Jawaban tersebut mencakup pembahasan Rancangan Peraturan Daerah (Ranperda) tentang Perubahan APBD Tahun Anggaran 2025 serta tanggapan atas dua Ranperda inisiatif DPRD, yaitu Ranperda Pemberdayaan dan Perlindungan Petani dan Ranperda Hari Jadi serta Lambang Daerah.
Dalam kesempatan tersebut, Bupati menanggapi secara terperinci masukan dari Fraksi Partai Demokrasi Indonesia Perjuangan (PDIP), Fraksi Partai Kebangkitan Bangsa (PKB), dan Fraksi Partai Gerakan Indonesia Raya (Gerindra).
Menjawab saran Fraksi PDIP terkait penguatan sarana untuk meningkatkan Pendapatan Asli Daerah (PAD), Darma Wijaya menyatakan bahwa Pemkab telah mengalokasikan anggaran untuk pengadaan server dan pengembangan aplikasi pajak.
Ia juga mengapresiasi saran PDIP terkait penguatan belanja sektor produktif dan peningkatan kesejahteraan aparatur sipil negara, seraya menyebut hal tersebut akan menjadi perhatian pemerintah.
Sementara kepada Fraksi PKB, Bupati menyampaikan bahwa optimalisasi pemungutan pajak daerah tengah dilakukan melalui kerja sama dengan Polres dan Kejaksaan Negeri Sergai, serta intensifikasi dan ekstensifikasi pajak.

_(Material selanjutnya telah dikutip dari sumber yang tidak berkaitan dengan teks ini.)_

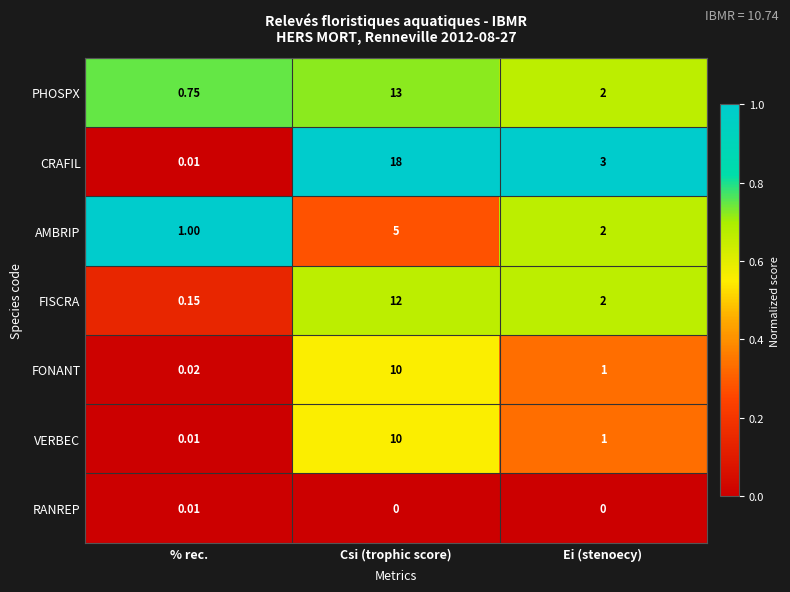

How many series are shown in this chart?

7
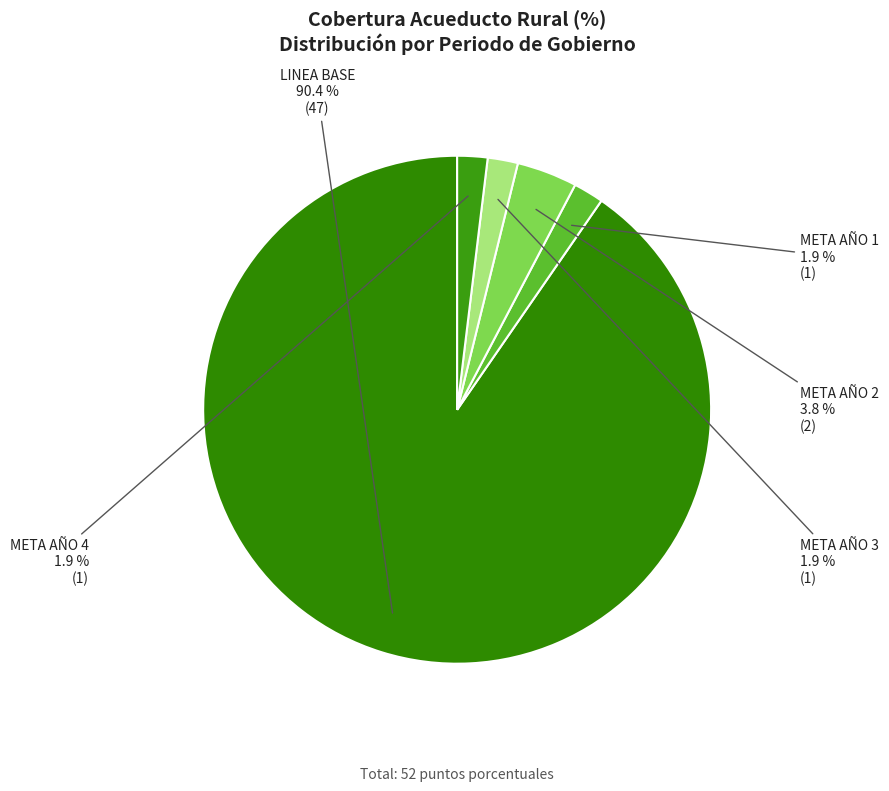

How many segments does this pie chart have?

5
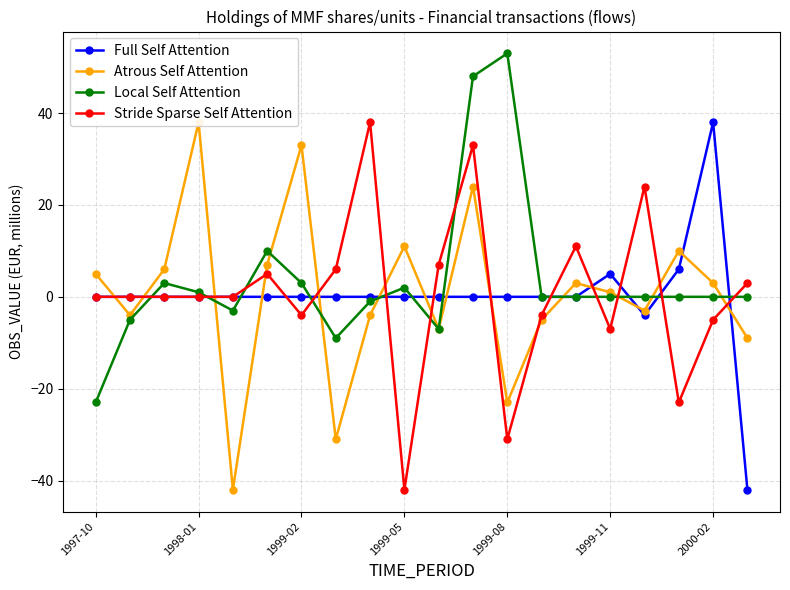

What is the lowest value of the Local Self Attention series?

-23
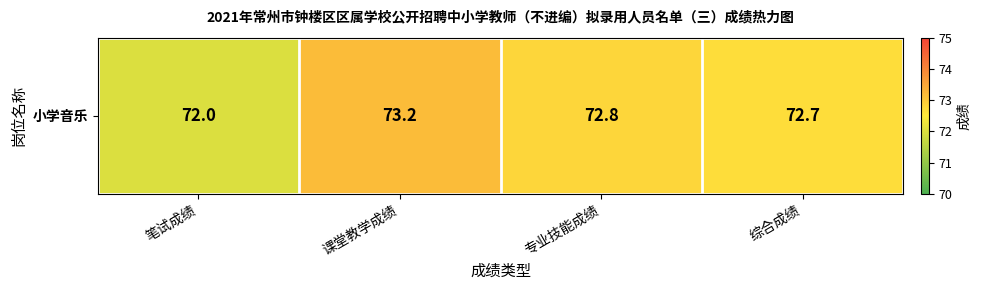

What is the sum of the values at 笔试成绩 and 专业技能成绩?

144.8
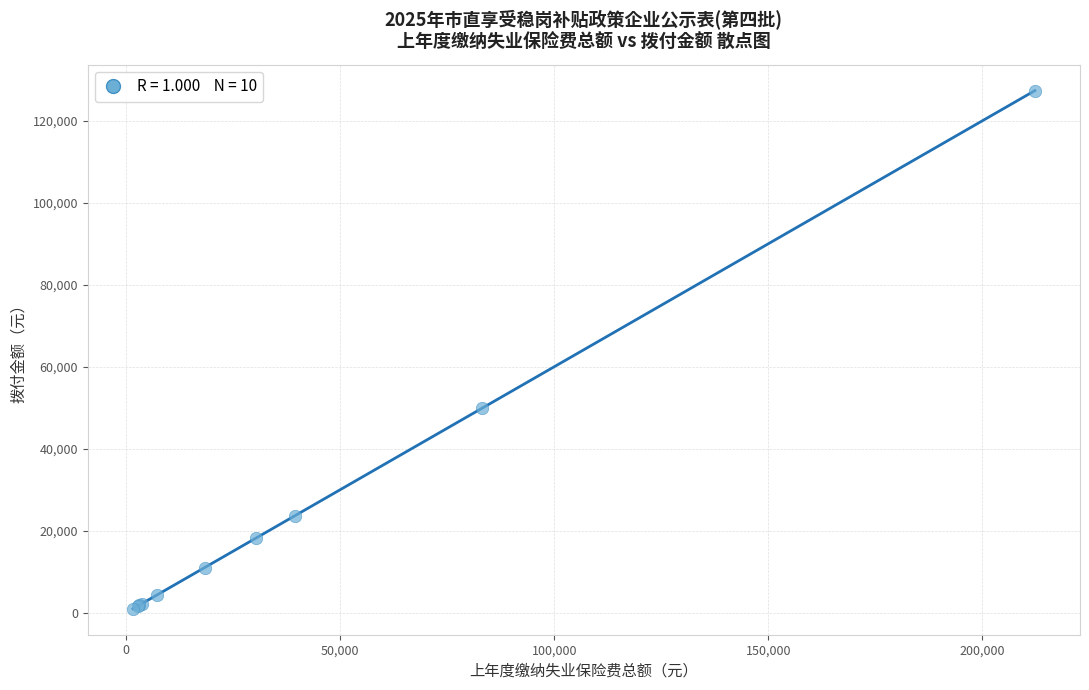

What Y value in the scatter plot is closest to 64141?

49896.3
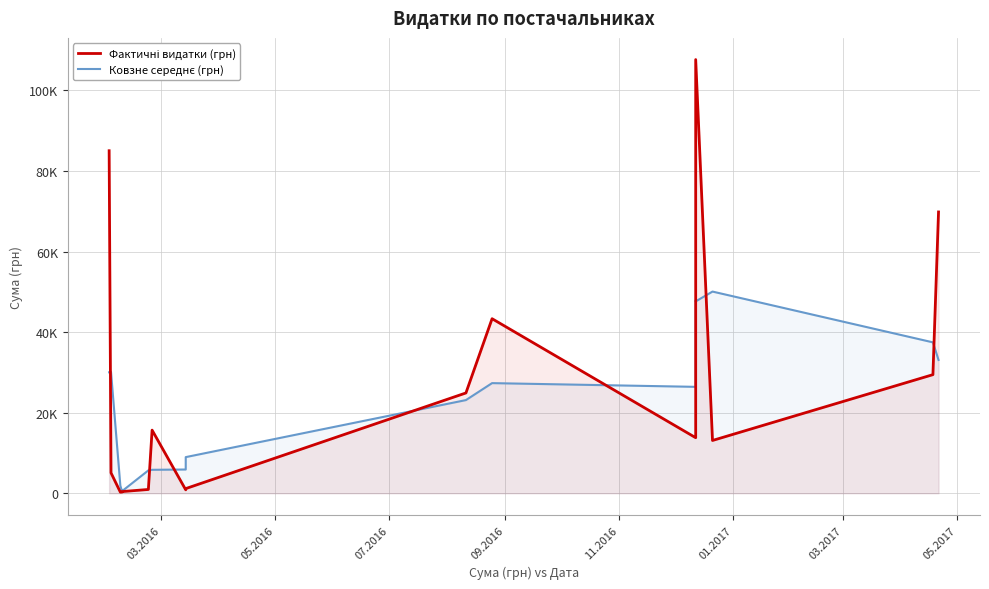

What is the label of the 7th point from the left?

03.2017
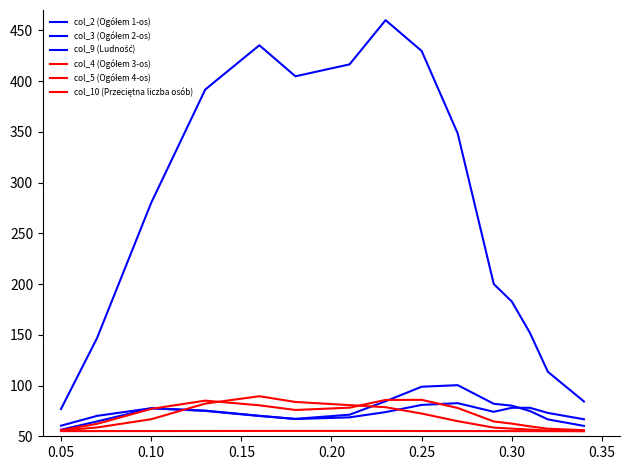

How many lines are shown in the chart?

6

Pemerintah, lanjutnya, juga memprioritaskan sektor pendidikan dan kesehatan sebagai layanan dasar.
Menanggapi Fraksi Gerindra, Bupati menegaskan bahwa Pemkab terus meningkatkan penerimaan daerah melalui teknologi informasi dan pengawasan pajak.
Ia juga menyambut baik dorongan fraksi tersebut untuk memfokuskan anggaran pada pemulihan ekonomi dan pelayanan dasar, seperti pendidikan, kesehatan, dan infrastruktur publik.
Terkait Ranperda tentang Hari Jadi dan Lambang Daerah, Bupati menyebut bahwa Pemkab Sergai telah memiliki Perda Nomor 3 Tahun 2006 yang mengatur logo, hari jadi, motto, dan mars daerah.